### SET PROBLEM
Return every one of the lines below character for character, changing nothing.

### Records
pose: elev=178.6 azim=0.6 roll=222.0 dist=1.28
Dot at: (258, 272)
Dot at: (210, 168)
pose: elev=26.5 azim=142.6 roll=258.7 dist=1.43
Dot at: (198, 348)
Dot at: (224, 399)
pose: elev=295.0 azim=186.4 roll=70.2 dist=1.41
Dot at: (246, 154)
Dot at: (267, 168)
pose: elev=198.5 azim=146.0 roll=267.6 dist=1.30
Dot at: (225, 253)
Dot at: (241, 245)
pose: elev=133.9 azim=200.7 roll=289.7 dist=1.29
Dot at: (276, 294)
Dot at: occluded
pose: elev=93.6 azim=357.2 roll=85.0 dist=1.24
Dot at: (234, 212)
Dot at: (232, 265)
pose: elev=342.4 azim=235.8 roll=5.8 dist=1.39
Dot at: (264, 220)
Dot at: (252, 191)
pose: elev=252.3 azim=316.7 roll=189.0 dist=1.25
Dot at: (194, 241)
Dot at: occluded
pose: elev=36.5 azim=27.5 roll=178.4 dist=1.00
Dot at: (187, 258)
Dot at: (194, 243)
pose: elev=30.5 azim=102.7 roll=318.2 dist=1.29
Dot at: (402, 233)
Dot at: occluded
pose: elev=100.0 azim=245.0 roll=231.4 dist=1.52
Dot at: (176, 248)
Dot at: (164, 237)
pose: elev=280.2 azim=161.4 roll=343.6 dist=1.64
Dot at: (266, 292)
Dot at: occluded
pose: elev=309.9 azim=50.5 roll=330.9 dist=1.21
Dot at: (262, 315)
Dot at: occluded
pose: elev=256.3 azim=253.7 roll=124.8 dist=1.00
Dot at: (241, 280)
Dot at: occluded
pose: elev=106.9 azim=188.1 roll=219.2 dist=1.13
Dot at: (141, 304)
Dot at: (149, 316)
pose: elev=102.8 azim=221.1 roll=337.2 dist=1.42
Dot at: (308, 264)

### EXERCISE RESPONSE
pose: elev=178.6 azim=0.6 roll=222.0 dist=1.28
Dot at: (258, 272)
Dot at: (210, 168)
pose: elev=26.5 azim=142.6 roll=258.7 dist=1.43
Dot at: (198, 348)
Dot at: (224, 399)
pose: elev=295.0 azim=186.4 roll=70.2 dist=1.41
Dot at: (246, 154)
Dot at: (267, 168)
pose: elev=198.5 azim=146.0 roll=267.6 dist=1.30
Dot at: (225, 253)
Dot at: (241, 245)
pose: elev=133.9 azim=200.7 roll=289.7 dist=1.29
Dot at: (276, 294)
Dot at: occluded
pose: elev=93.6 azim=357.2 roll=85.0 dist=1.24
Dot at: (234, 212)
Dot at: (232, 265)
pose: elev=342.4 azim=235.8 roll=5.8 dist=1.39
Dot at: (264, 220)
Dot at: (252, 191)
pose: elev=252.3 azim=316.7 roll=189.0 dist=1.25
Dot at: (194, 241)
Dot at: occluded
pose: elev=36.5 azim=27.5 roll=178.4 dist=1.00
Dot at: (187, 258)
Dot at: (194, 243)
pose: elev=30.5 azim=102.7 roll=318.2 dist=1.29
Dot at: (402, 233)
Dot at: occluded
pose: elev=100.0 azim=245.0 roll=231.4 dist=1.52
Dot at: (176, 248)
Dot at: (164, 237)
pose: elev=280.2 azim=161.4 roll=343.6 dist=1.64
Dot at: (266, 292)
Dot at: occluded
pose: elev=309.9 azim=50.5 roll=330.9 dist=1.21
Dot at: (262, 315)
Dot at: occluded
pose: elev=256.3 azim=253.7 roll=124.8 dist=1.00
Dot at: (241, 280)
Dot at: occluded
pose: elev=106.9 azim=188.1 roll=219.2 dist=1.13
Dot at: (141, 304)
Dot at: (149, 316)
pose: elev=102.8 azim=221.1 roll=337.2 dist=1.42
Dot at: (308, 264)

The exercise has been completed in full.